• TASK TO CARRY OUT
The task calls for the lines from the start of the entries below through the line with "Lugar: Edificio de las Escuelas Mayores de la", given again verbatim, with every picture dropped.

[Items from a dataset]
··········
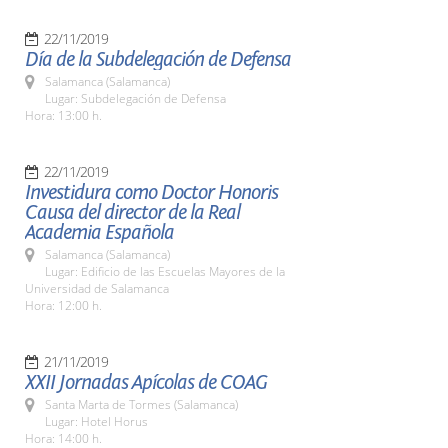
22/11/2019
Día de la Subdelegación de Defensa
Salamanca (Salamanca)
Lugar: Subdelegación de Defensa
Hora: 13:00 h.
22/11/2019
Investidura como Doctor Honoris
Causa del director de la Real
Academia Española
Salamanca (Salamanca)
Lugar: Edificio de las Escuelas Mayores de la
Universidad de Salamanca
Hora: 12:00 h.
21/11/2019
XXII Jornadas Apícolas de COAG
Santa Marta de Tormes (Salamanca)
Lugar: Hotel Horus
Hora: 14:00 h.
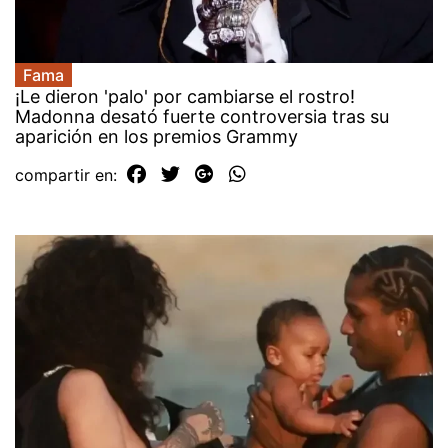
Fama
¡Le dieron 'palo' por cambiarse el rostro!
Madonna desató fuerte controversia tras su
aparición en los premios Grammy
compartir en:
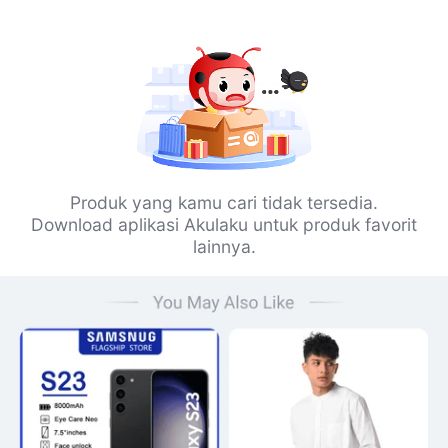
Produk yang kamu cari tidak tersedia.
Download aplikasi Akulaku untuk produk favorit
lainnya.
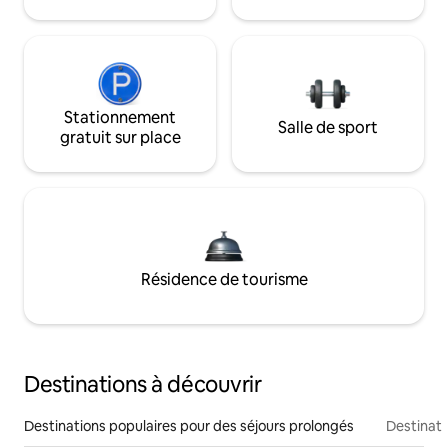
Stationnement
Salle de sport
gratuit sur place
Résidence de tourisme
Destinations à découvrir
Destinations populaires pour des séjours prolongés
Destinati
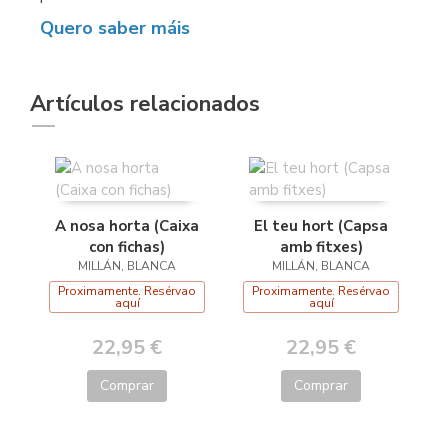
Quero saber máis
Artículos relacionados
A nosa horta (Caixa
El teu hort (Capsa
con fichas)
amb fitxes)
MILLÁN, BLANCA
MILLÁN, BLANCA
Proximamente. Resérvao
Proximamente. Resérvao
aquí
aquí
22,95 €
22,95 €
Comprar
Comprar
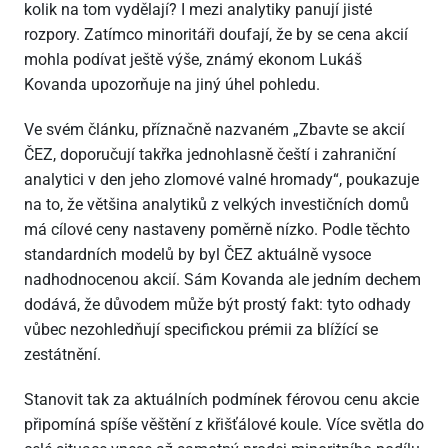
kolik na tom vydělají? I mezi analytiky panují jisté
rozpory. Zatímco minoritáři doufají, že by se cena akcií
mohla podívat ještě výše, známý ekonom Lukáš
Kovanda upozorňuje na jiný úhel pohledu.
Ve svém článku, příznačně nazvaném „Zbavte se akcií
ČEZ, doporučují takřka jednohlasně čeští i zahraniční
analytici v den jeho zlomové valné hromady“, poukazuje
na to, že většina analytiků z velkých investičních domů
má cílové ceny nastaveny poměrně nízko. Podle těchto
standardních modelů by byl ČEZ aktuálně vysoce
nadhodnocenou akcií. Sám Kovanda ale jedním dechem
dodává, že důvodem může být prostý fakt: tyto odhady
vůbec nezohledňují specifickou prémii za blížící se
zestátnění.
Stanovit tak za aktuálních podmínek férovou cenu akcie
připomíná spíše věštění z křišťálové koule. Více světla do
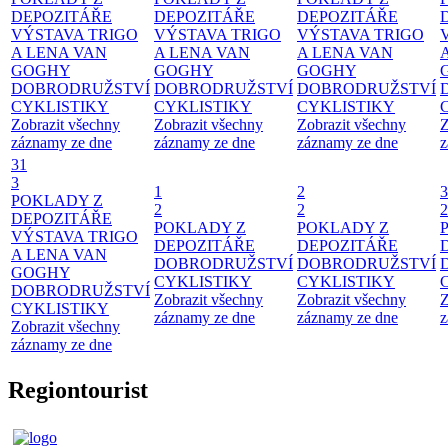
DEPOZITÁŘE
DEPOZITÁŘE
DEPOZITÁŘE
VÝSTAVA TRIGO
VÝSTAVA TRIGO
VÝSTAVA TRIGO
A LENA VAN
A LENA VAN
A LENA VAN
GOGHY
GOGHY
GOGHY
DOBRODRUŽSTVÍ
DOBRODRUŽSTVÍ
DOBRODRUŽSTVÍ
CYKLISTIKY
CYKLISTIKY
CYKLISTIKY
Zobrazit všechny
Zobrazit všechny
Zobrazit všechny
Z
záznamy ze dne
záznamy ze dne
záznamy ze dne
z
31
3
1
2
3
POKLADY Z
2
2
2
DEPOZITÁŘE
POKLADY Z
POKLADY Z
VÝSTAVA TRIGO
DEPOZITÁŘE
DEPOZITÁŘE
A LENA VAN
DOBRODRUŽSTVÍ
DOBRODRUŽSTVÍ
GOGHY
CYKLISTIKY
CYKLISTIKY
DOBRODRUŽSTVÍ
Zobrazit všechny
Zobrazit všechny
Z
CYKLISTIKY
záznamy ze dne
záznamy ze dne
z
Zobrazit všechny
záznamy ze dne
Regiontourist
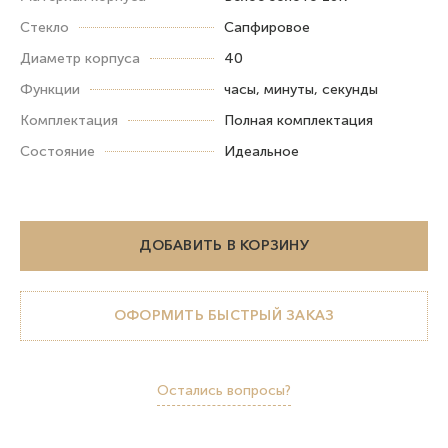
Стекло
Сапфировое
Диаметр корпуса
40
Функции
часы, минуты, секунды
Комплектация
Полная комплектация
Состояние
Идеальное
ДОБАВИТЬ В КОРЗИНУ
ОФОРМИТЬ БЫСТРЫЙ ЗАКАЗ
Остались вопросы?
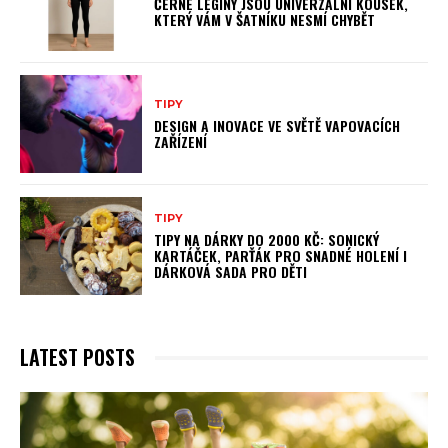
ČERNÉ LEGÍNY JSOU UNIVERZÁLNÍ KOUSEK,
KTERÝ VÁM V ŠATNÍKU NESMÍ CHYBĚT
TIPY
DESIGN A INOVACE VE SVĚTĚ VAPOVACÍCH
ZAŘÍZENÍ
TIPY
TIPY NA DÁRKY DO 2000 KČ: SONICKÝ
KARTÁČEK, PARŤÁK PRO SNADNÉ HOLENÍ I
DÁRKOVÁ SADA PRO DĚTI
LATEST POSTS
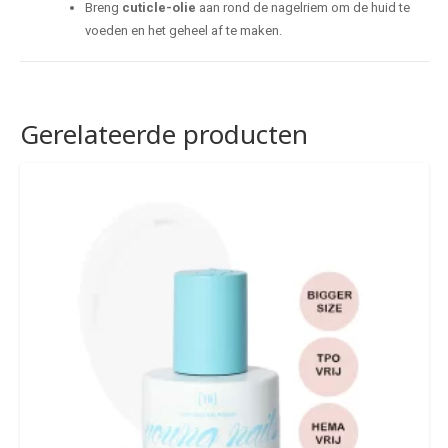
Breng
cuticle-olie
aan rond de nagelriem om de huid te
voeden en het geheel af te maken.
Gerelateerde producten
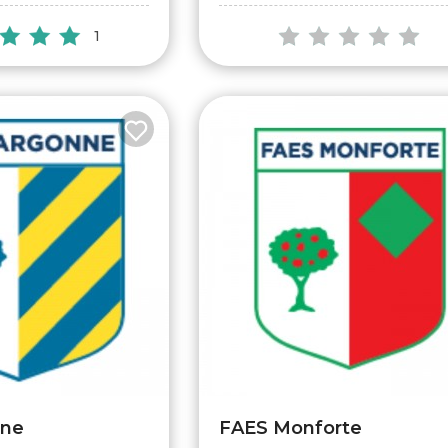
1
nne
FAES Monforte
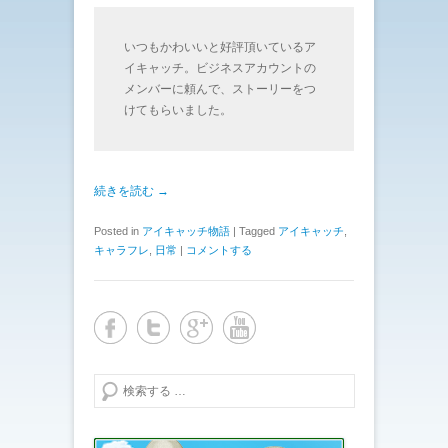
いつもかわいいと好評頂いているア
イキャッチ。ビジネスアカウントの
メンバーに頼んで、ストーリーをつ
けてもらいました。
続きを読む →
Posted in
アイキャッチ物語
|
Tagged
アイキャッチ
,
キャラフレ
,
日常
|
コメントする
検索する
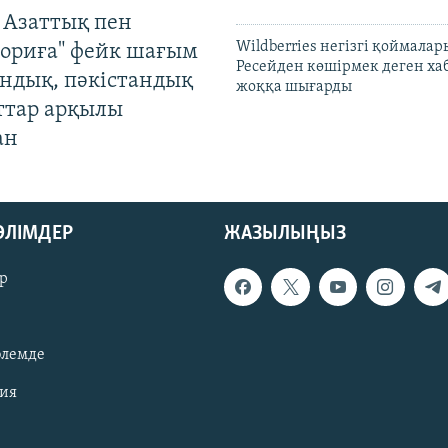
 Азаттық пен
Wildberries негізгі қоймала
ориға" фейк шағым
Ресейден көшірмек деген ха
андық, пәкістандық
жоққа шығарды
ттар арқылы
ан
БӨЛІМДЕР
ЖАЗЫЛЫҢЫЗ
р
әлемде
зия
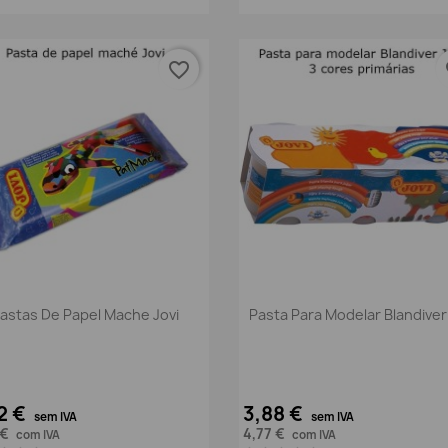
favorite_border
fa
Vista rápida
Vista rápida


astas De Papel Mache Jovi
Pasta Para Modelar Blandiver
2 €
3,88 €
sem IVA
sem IVA
 €
4,77 €
com IVA
com IVA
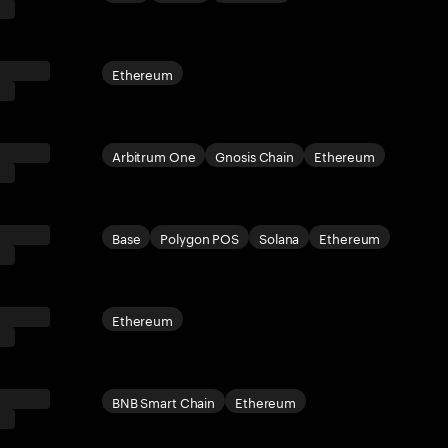
Ethereum
Arbitrum One
Gnosis Chain
Ethereum
Base
Polygon POS
Solana
Ethereum
Ethereum
BNB Smart Chain
Ethereum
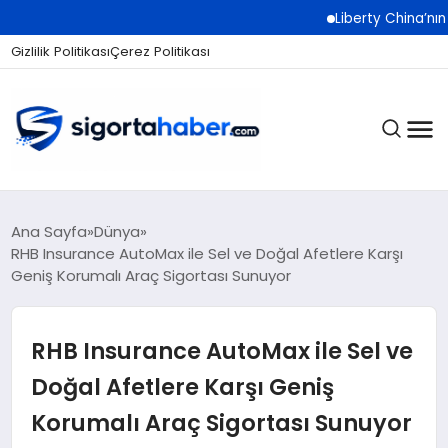
Liberty China’nın Büyüme
Gizlilik Politikası
Çerez Politikası
SIGORTA
Ana Sayfa
Dünya
RHB Insurance AutoMax ile Sel ve Doğal Afetlere Karşı
Geniş Korumalı Araç Sigortası Sunuyor
BES / HAYAT
RHB Insurance AutoMax ile Sel ve
EKONOMI
Doğal Afetlere Karşı Geniş
Korumalı Araç Sigortası Sunuyor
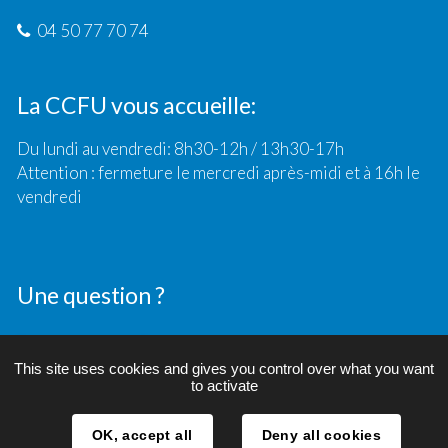
04 50 77 70 74
La CCFU vous accueille:
Du lundi au vendredi: 8h30-12h / 13h30-17h
Attention : fermeture le mercredi après-midi et à 16h le
vendredi
Une question ?
Contact
This site uses cookies and gives you control over what you want
to activate
OK, accept all
Deny all cookies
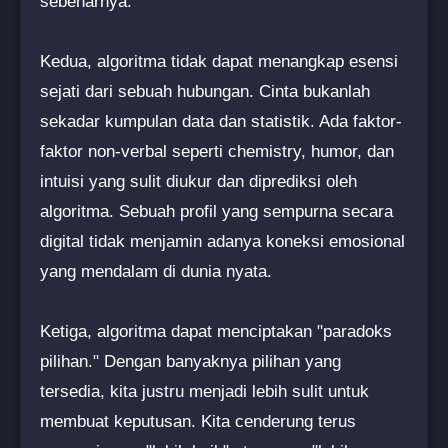
sebenarnya.
Kedua, algoritma tidak dapat menangkap esensi
sejati dari sebuah hubungan. Cinta bukanlah
sekadar kumpulan data dan statistik. Ada faktor-
faktor non-verbal seperti chemistry, humor, dan
intuisi yang sulit diukur dan diprediksi oleh
algoritma. Sebuah profil yang sempurna secara
digital tidak menjamin adanya koneksi emosional
yang mendalam di dunia nyata.
Ketiga, algoritma dapat menciptakan "paradoks
pilihan." Dengan banyaknya pilihan yang
tersedia, kita justru menjadi lebih sulit untuk
membuat keputusan. Kita cenderung terus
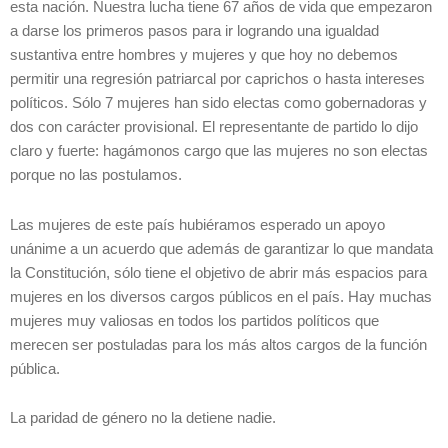
esta nación. Nuestra lucha tiene 67 años de vida que empezaron
a darse los primeros pasos para ir logrando una igualdad
sustantiva entre hombres y mujeres y que hoy no debemos
permitir una regresión patriarcal por caprichos o hasta intereses
políticos. Sólo 7 mujeres han sido electas como gobernadoras y
dos con carácter provisional. El representante de partido lo dijo
claro y fuerte: hagámonos cargo que las mujeres no son electas
porque no las postulamos.
Las mujeres de este país hubiéramos esperado un apoyo
unánime a un acuerdo que además de garantizar lo que mandata
la Constitución, sólo tiene el objetivo de abrir más espacios para
mujeres en los diversos cargos públicos en el país. Hay muchas
mujeres muy valiosas en todos los partidos políticos que
merecen ser postuladas para los más altos cargos de la función
pública.
La paridad de género no la detiene nadie.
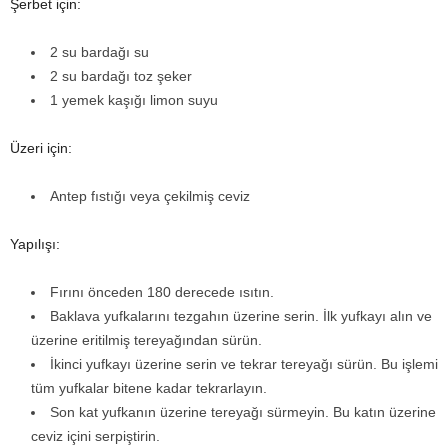
Şerbet için:
2 su bardağı su
2 su bardağı toz şeker
1 yemek kaşığı limon suyu
Üzeri için:
Antep fıstığı veya çekilmiş ceviz
Yapılışı:
Fırını önceden 180 derecede ısıtın.
Baklava yufkalarını tezgahın üzerine serin. İlk yufkayı alın ve
üzerine eritilmiş tereyağından sürün.
İkinci yufkayı üzerine serin ve tekrar tereyağı sürün. Bu işlemi
tüm yufkalar bitene kadar tekrarlayın.
Son kat yufkanın üzerine tereyağı sürmeyin. Bu katın üzerine
ceviz içini serpiştirin.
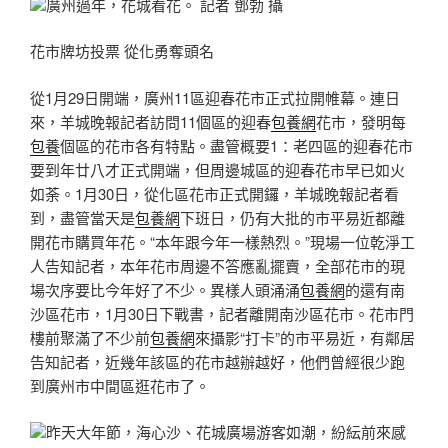
廣州過年，花城看花。 記者 鄧勃 攝
花市牌坊投票 從化勇奪頭名
從1月29日開端，廣州11區迎春花市正式拉開帷幕。連日
來，羊城晚報記者訪問11個區的迎春
包養網
花市，發明每
包養
個區的花市各有特點。盡管概要1：老四區的迎春花市
要到年廿八才正式開端，但周邊城區的迎春花市早已如火
如荼。1月30日，從化區花市正式開鑼，羊城晚報記者看
到，盡管當天是
包養網
下班日，仍有大批的市平易近都離
開花市購買年花。“本年跟今年一樣熱烈。”現場一位乾淨工
人告知記者，本年花市周邊不答應亂擺賣，全部花市的現
場次序要比今年好了不少。異樣人頭涌涌
包養網
的還有南
沙區花市，1月30日下戰書，記者離開南沙區花市。花市門
樓前聚滿了不少前
包養網
來攝影“打卡”的市平易近，有鄰居
告知記者，近幾年該區的花市越辦越好，他們曾經很少跑
到廣州市中間區逛花市了。
昨天大年節，海心沙、花城廣場游客如潮，紛紜前來感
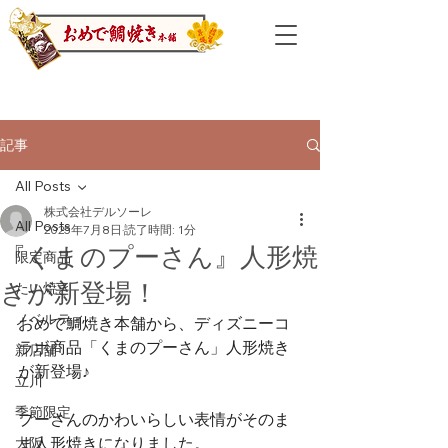
記事
All Posts
株式会社デルソーレ
All Posts
2025年7月8日
読了時間: 1分
『くまのプーさん』人形焼
限定商品
きが新登場！
たい焼き
ノベルティ
おめで鯛焼き本舗から、ディズニーコ
ラボ商品「くまのプーさん」人形焼き
新店舗
が新登場♪
立川
季節限定
プーさんのかわいらしい表情がそのま
ま人形焼きになりました。
大阪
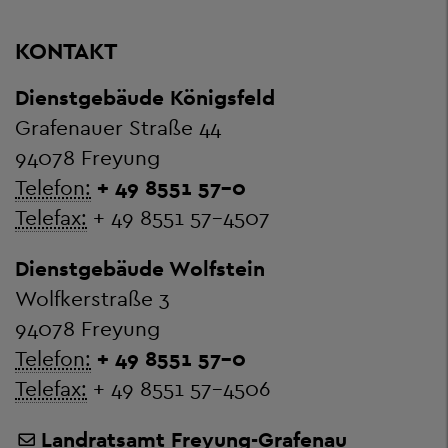
KONTAKT
Dienstgebäude Königsfeld
Grafenauer Straße 44
94078 Freyung
Telefon:
+ 49 8551 57-0
Telefax:
+ 49 8551 57-4507
Dienstgebäude Wolfstein
Wolfkerstraße 3
94078 Freyung
Telefon:
+ 49 8551 57-0
Telefax:
+ 49 8551 57-4506
Landratsamt Freyung-Grafenau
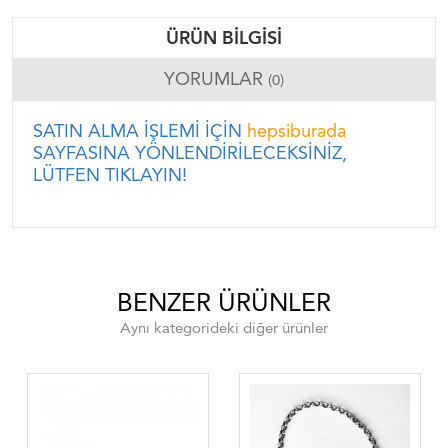
ÜRÜN BILGISI
YORUMLAR
(0)
SATIN ALMA İŞLEMİ İÇİN
hepsiburada
SAYFASINA YÖNLENDİRİLECEKSİNİZ,
LÜTFEN TIKLAYIN!
BENZER ÜRÜNLER
Aynı kategorideki diğer ürünler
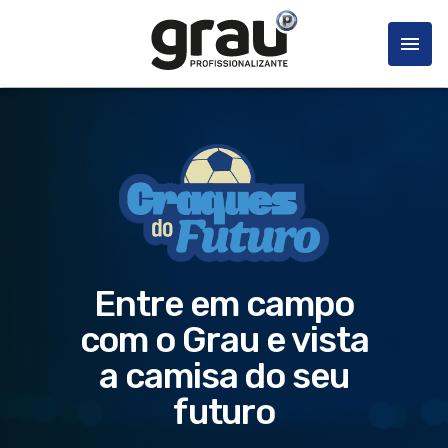
Entre em campo
com o Grau e vista
a camisa do seu
futuro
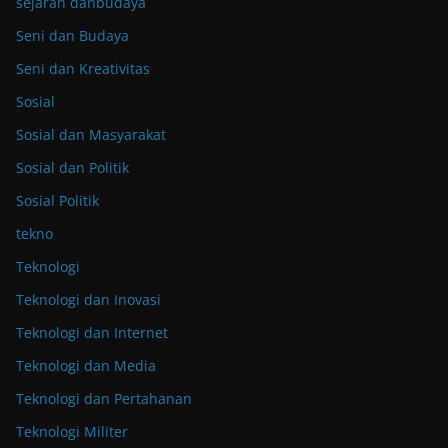
sejarah danbudaya
Seni dan Budaya
Seni dan Kreativitas
Sosial
Sosial dan Masyarakat
Sosial dan Politik
Sosial Politik
tekno
Teknologi
Teknologi dan Inovasi
Teknologi dan Internet
Teknologi dan Media
Teknologi dan Pertahanan
Teknologi Militer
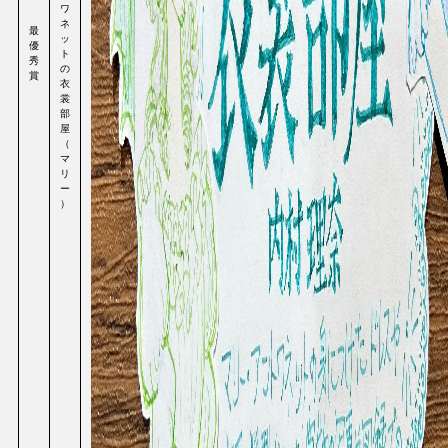
ワ
ネ
最
ッ
優
ト
秀
の
賞
衣
裳
部
屋
（
マ
リ
ー
）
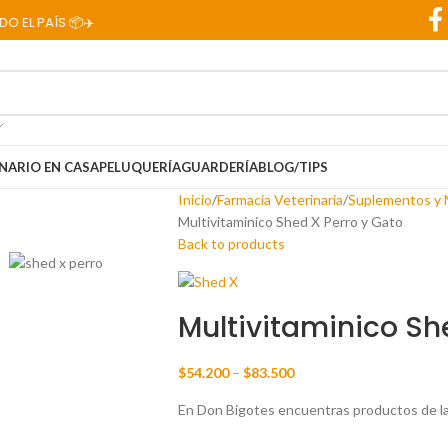
AÍS 📦✈️
NARIO EN CASA
PELUQUERÍA
GUARDERÍA
BLOG/TIPS
Inicio
Farmacia Veterinaria
Suplementos y M
Multivitaminico Shed X Perro y Gato
Back to products
Multivitaminico Sh
$
54.200
–
$
83.500
En Don Bigotes encuentras productos de la 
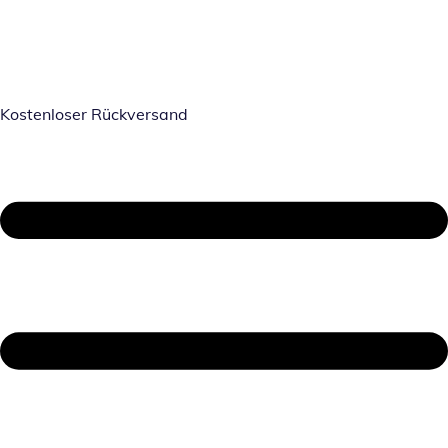
Kostenloser Rückversand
··········
• RESPONSE TO THIS TASK
22/11/2019
Día de la Subdelegación de Defensa
Salamanca (Salamanca)
Lugar: Subdelegación de Defensa
Hora: 13:00 h.
22/11/2019
Investidura como Doctor Honoris
Causa del director de la Real
Academia Española
Salamanca (Salamanca)
Lugar: Edificio de las Escuelas Mayores de la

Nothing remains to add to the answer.